BEGIN Dataset

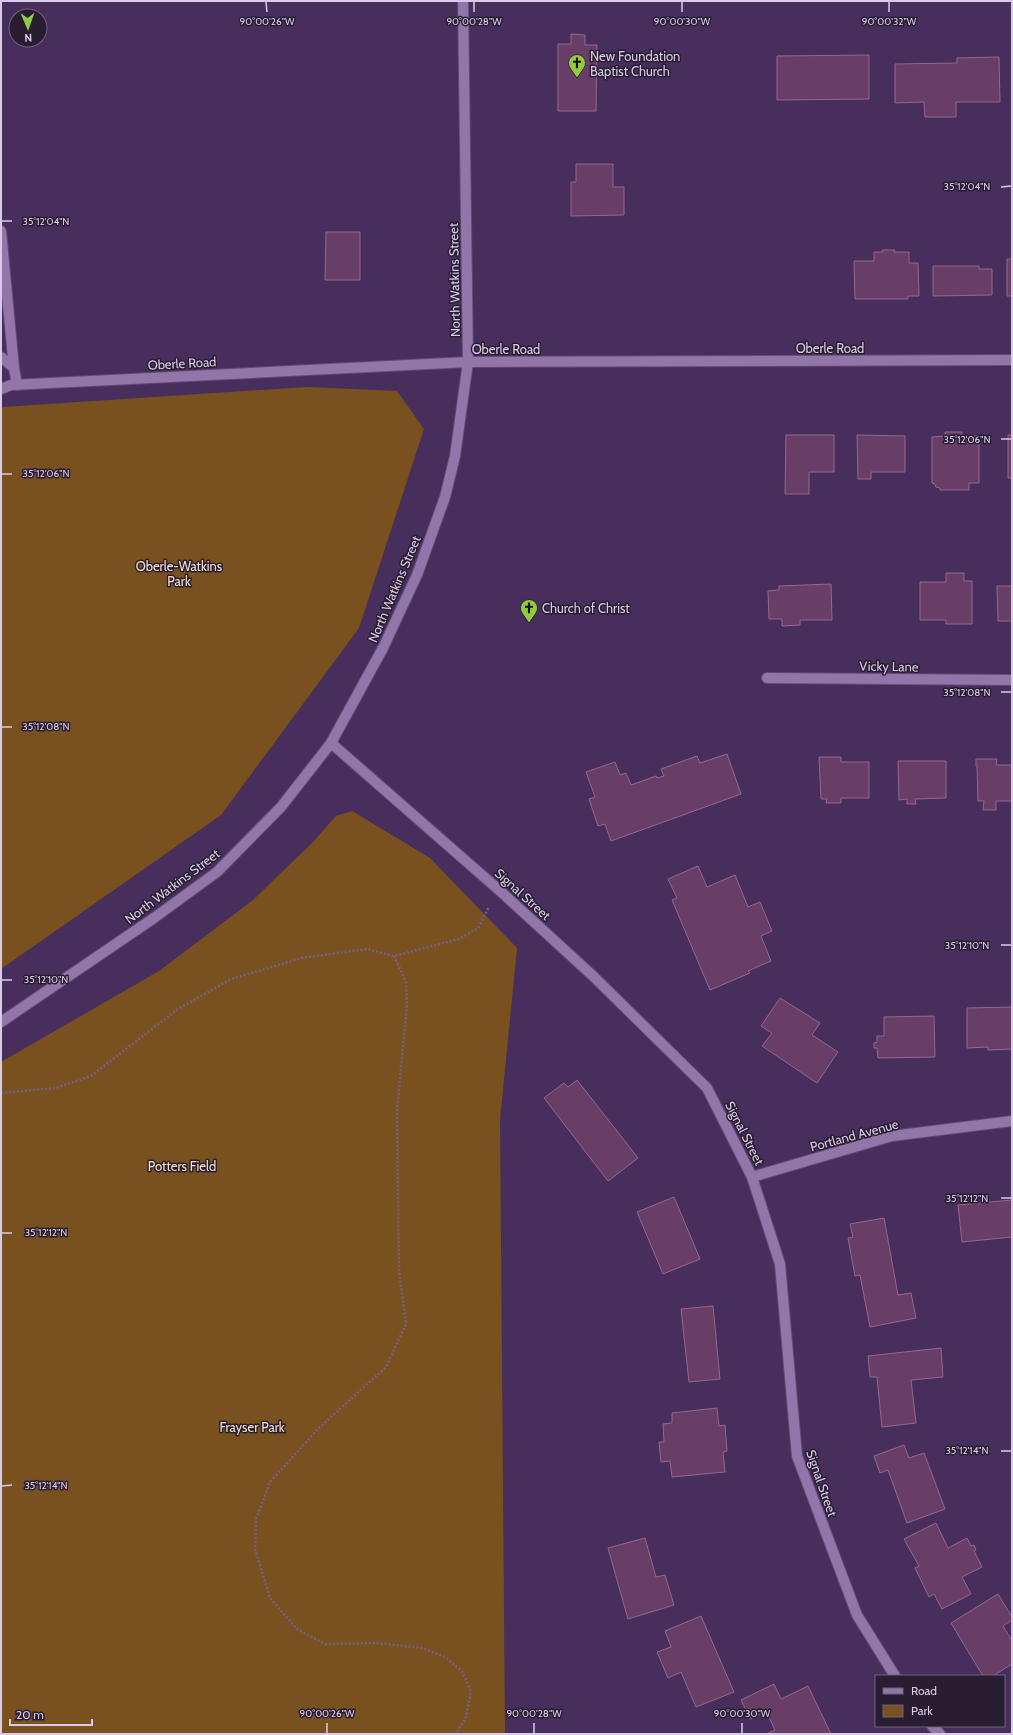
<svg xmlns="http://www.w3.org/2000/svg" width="1013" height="1735" viewBox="0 0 1013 1735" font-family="Cabin,sans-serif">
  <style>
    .green { fill: #79511e }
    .building { fill: #683e66; stroke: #946791 }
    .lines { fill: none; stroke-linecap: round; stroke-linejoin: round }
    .lane-casing { stroke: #614b73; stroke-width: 12 }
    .street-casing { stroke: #614b73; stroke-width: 12 }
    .secondary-casing { stroke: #614b73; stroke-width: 12 }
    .path { stroke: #765f89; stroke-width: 2.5; stroke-dasharray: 2 2; stroke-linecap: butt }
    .lane { stroke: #9276aa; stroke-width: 10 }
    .street { stroke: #9276aa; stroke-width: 10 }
    .secondary { stroke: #9276aa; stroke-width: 10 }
    .ticks { fill: none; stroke: #d9cae7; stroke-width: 1.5 }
    .labels { text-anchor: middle; stroke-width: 3; stroke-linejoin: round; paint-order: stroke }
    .poi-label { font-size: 13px; fill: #d9cae7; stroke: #291d32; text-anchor: start }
    .street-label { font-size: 13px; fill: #d9cae7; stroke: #291d32 }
    .park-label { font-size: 13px; fill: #f4dec7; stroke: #291d32 }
    .ticks-label { font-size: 10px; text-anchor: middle; fill: #d9cae7; stroke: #291d32; stroke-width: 3; stroke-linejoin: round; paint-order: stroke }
  </style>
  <rect width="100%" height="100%" fill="#482e5d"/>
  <!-- green -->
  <path class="green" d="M307,387L397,391L424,429L359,628L221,815L1,969V409L3,407Z
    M352,811L430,858L517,948L500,1120L505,1734H1V1062L159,971L253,900L313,842L336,816Z"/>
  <!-- building -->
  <path class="building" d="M571,34L585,35V45H597L596,111H558V44H571Z
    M869,55V99L777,100V56Z
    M999,57L1000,102H956V117H925L924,102L895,103V64L957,63V58Z
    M576,164H613V187H624V215L571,216V182H576Z
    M326,232H360V280H325Z
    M882,250H895L894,252H909V263H918L919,296H908V299H855L854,261H874V252H883Z
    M1007,259H1012V296H1007Z
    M933,266H979V269H992V295L933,296Z
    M945,432H962L961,436H979V483H969V490H940V488L936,487L935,484L932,483V437L945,436Z
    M786,435H834V472H809V494H785Z
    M857,435L905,436V472H871V479H858Z
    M1008,435H1012V478H1008Z
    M946,573H964V581H972V624H946V620H920V582H946Z
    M831,584L832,620H800V625L782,626V619H769L768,591L779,590V586Z
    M997,586H1012V621H998Z
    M727,754L741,794L611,841L605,824L598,826L589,799L595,797L586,772L615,762L620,775L626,773L631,785L656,776L657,778L664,776L661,769L697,756L700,763Z
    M819,757H841V762H869V798H841V803H826L827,799H821Z
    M976,759H997L996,765H1012V801H996V810H983L984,801H978L977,766H976Z
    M898,761H946V798L915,799L916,804H907V799L899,800Z
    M698,866L707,887L735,875L748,907L760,902L772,931L761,936L771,961L748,971L750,973L710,990L672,900L677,898L668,879Z
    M780,998L820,1023L812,1035L838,1052L817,1083L762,1046L772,1033L761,1026Z
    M1012,1007V1049L988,1050V1047L967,1048V1008Z
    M934,1016L935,1057L878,1058L877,1048H874V1043L877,1042V1036H884V1017Z
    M577,1080L638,1158L608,1181L544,1098L564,1083L568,1087Z
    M674,1197L700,1259L663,1274L637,1212Z
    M1012,1200V1237L962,1242L958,1205Z
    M884,1218L898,1295L911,1293L916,1318L870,1327L860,1275L855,1276L848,1238L853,1237L850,1224Z
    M713,1306L720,1379L689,1382L681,1309Z
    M941,1348L943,1377L911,1380L916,1423L882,1427L877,1377H870L868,1356Z
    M717,1408L719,1426L725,1425L727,1451L723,1452L725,1472L672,1477L670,1461L661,1462L659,1442H664L663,1424L672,1423V1413Z
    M904,1445L909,1458L924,1453L945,1509L907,1523L888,1470L880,1473L874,1456Z
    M936,1523L948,1548L967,1538L971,1546L974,1545L976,1550L974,1551L982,1567L962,1577L971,1594L942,1609L934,1594L929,1597L915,1568L919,1566L904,1539Z
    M645,1538L656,1577L665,1575L674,1605L628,1619L608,1548Z
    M998,1594L1012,1617V1620L1003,1626L1012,1641V1664L993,1676H983L951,1623Z
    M701,1616L734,1692L696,1707L681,1672L668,1678L657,1652L671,1647L665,1631Z
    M774,1684L781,1699L808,1686L831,1734H766L775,1730L766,1711L750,1719L741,1700Z"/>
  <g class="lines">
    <defs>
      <path id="lane" d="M1,231L14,368L17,385
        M1,357L14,368"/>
      <path id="street" d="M1,389L11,385L468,362L1012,360
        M767,678L1012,680
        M752,1177L892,1136L1012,1121"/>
      <path id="secondary" d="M331,743L499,890L592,975L707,1088L752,1177L780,1264L797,1456L857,1615L895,1676
        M1,1022L154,918L217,872L281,807L331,743L383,648L403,605L417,575L445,497L455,456L468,362L463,1
        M932,1726L940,1734"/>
    </defs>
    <!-- lane casing -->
    <use href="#lane" class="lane-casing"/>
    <!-- street casing -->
    <use href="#street" class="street-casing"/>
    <!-- secondary casing -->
    <use href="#secondary" class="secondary-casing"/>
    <!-- path -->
    <path class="path" d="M394,956L406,982L407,1004L397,1111L399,1270L406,1324L386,1367L318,1429L270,1482L256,1519L255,1549L270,1598L297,1629L325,1644L377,1643L422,1648L445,1657L462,1671L471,1691L466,1717L456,1734
      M1,1093L56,1088L91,1076L178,1009L231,979L302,958L367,949L394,956L459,939L478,928L489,907"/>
    <!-- lane -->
    <use href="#lane" class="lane"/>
    <!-- street -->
    <use href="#street" class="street"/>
    <!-- secondary -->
    <use href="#secondary" class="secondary"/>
  </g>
  <!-- ticks -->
  <path class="ticks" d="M266,2L267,12M474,2V12M682,2V12M889,2V12M1001,187L1011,186M2,221H12M1001,439H1011M2,474H12M1001,692H1011M2,727H12M1001,945H1011M2,980H12M1001,1198H1011M2,1233H12M1001,1451H1011M2,1486L12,1485M327,1723V1733M534,1723V1733M742,1723V1733"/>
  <!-- icons -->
  <defs>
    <symbol id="church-pin" viewBox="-11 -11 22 30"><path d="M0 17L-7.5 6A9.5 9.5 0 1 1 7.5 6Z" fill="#93cc3d" stroke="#291d32"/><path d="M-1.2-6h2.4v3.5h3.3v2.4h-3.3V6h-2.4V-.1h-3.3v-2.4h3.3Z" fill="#111"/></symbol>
  </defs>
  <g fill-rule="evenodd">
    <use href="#church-pin" x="567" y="53" width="20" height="27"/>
    <use href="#church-pin" x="519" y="598" width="20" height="27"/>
  </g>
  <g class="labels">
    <!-- poi labels -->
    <g class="poi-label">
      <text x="590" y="61">New Foundation<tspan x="590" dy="15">Baptist Church</tspan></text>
      <text x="542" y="613">Church of Christ</text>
    </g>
    <!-- street labels -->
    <g class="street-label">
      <text transform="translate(454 280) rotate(-91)" y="5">North Watkins Street</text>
      <text x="830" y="353">Oberle Road</text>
      <text x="506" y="354">Oberle Road</text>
      <text transform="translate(182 363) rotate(-3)" y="5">Oberle Road</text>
      <text transform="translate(394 589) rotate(-67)" y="5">North Watkins Street</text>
      <text transform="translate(889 666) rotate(1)" y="5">Vicky Lane</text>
      <text transform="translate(172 886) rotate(-37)" y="5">North Watkins Street</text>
      <text transform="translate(523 894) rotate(42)" y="5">Signal Street</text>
      <text transform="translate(745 1133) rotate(63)" y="5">Signal Street</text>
      <text transform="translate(854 1135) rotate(-15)" y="5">Portland Avenue</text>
      <text transform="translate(822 1483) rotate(71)" y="5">Signal Street</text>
    </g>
    <!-- park labels -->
    <g class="park-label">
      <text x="179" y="571">Oberle-Watkins<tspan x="179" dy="15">Park</tspan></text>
      <text x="182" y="1171">Potters Field</text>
      <text x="252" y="1432">Frayser Park</text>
    </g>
  </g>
  <g class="ticks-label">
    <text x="267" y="25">90°00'26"W</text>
    <text x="474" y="25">90°00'28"W</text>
    <text x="682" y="25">90°00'30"W</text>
    <text x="889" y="25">90°00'32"W</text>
    <text x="967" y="190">35°12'04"N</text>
    <text x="46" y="225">35°12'04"N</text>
    <text x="967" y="443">35°12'06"N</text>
    <text x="46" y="477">35°12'06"N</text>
    <text x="967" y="696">35°12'08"N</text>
    <text x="46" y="730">35°12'08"N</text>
    <text x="967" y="949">35°12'10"N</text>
    <text x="46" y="983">35°12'10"N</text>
    <text x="967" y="1202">35°12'12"N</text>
    <text x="46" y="1236">35°12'12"N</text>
    <text x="967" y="1454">35°12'14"N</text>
    <text x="46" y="1489">35°12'14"N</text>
    <text x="327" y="1717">90°00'26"W</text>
    <text x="534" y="1717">90°00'28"W</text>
    <text x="742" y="1717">90°00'30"W</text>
  </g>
  <!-- border -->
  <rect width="1013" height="1735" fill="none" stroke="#d9cae7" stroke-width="4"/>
  <!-- legend -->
  <rect x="875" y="1675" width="130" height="52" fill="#291d32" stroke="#6f627a"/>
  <rect x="883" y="1688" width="20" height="6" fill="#9276aa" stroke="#6f627a"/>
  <text x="911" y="1695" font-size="12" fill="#d9cae7">Road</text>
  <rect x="883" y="1705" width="20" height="12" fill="#79511e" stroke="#6f627a"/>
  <text x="911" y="1715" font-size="12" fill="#d9cae7">Park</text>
  <!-- north arrow -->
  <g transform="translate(28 28) rotate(178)"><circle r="19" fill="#291d32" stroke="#6f627a"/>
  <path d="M0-3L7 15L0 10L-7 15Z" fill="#93cc3d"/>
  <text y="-6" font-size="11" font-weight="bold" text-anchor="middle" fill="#d9cae7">N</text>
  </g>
  <!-- scale -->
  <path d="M10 1719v6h82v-6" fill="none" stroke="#d9cae7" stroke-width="2"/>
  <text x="16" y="1719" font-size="12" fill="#d9cae7" stroke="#291d32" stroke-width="3" paint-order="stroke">20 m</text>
</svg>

END Dataset

Search the data for the string "linecap" and copy every line where it appears.

## [Written response]
    .lines { fill: none; stroke-linecap: round; stroke-linejoin: round }
    .path { stroke: #765f89; stroke-width: 2.5; stroke-dasharray: 2 2; stroke-linecap: butt }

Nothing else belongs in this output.